Leaving out the images, please output every entry exactly as it appears.

:: INFORMATION GIVEN

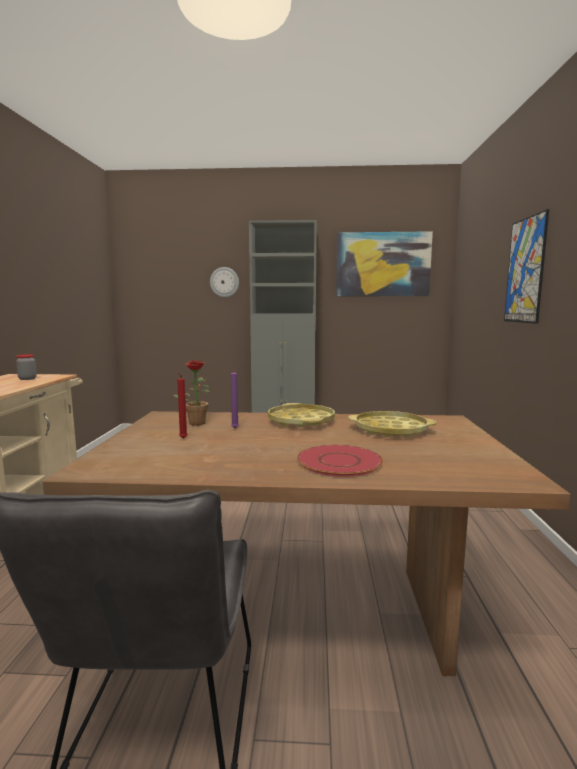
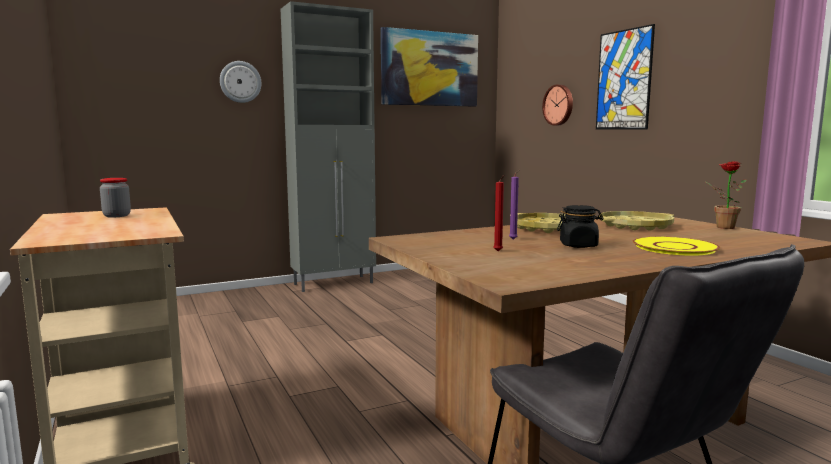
camera: 30 degrees left, 0 degrees up
potted plant [173,360,210,426] -> potted plant moved to [706,161,747,229]
red plate [297,445,383,477] -> yellow plate [633,236,720,256]
none -> wall clock [542,85,573,126]
none -> black jar [557,205,604,248]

::::

** EXERCISE SOLUTION **
camera: 30 degrees left, 0 degrees up
potted plant [173,360,210,426] -> potted plant moved to [706,161,747,229]
red plate [297,445,383,477] -> yellow plate [633,236,720,256]
none -> wall clock [542,85,573,126]
none -> black jar [557,205,604,248]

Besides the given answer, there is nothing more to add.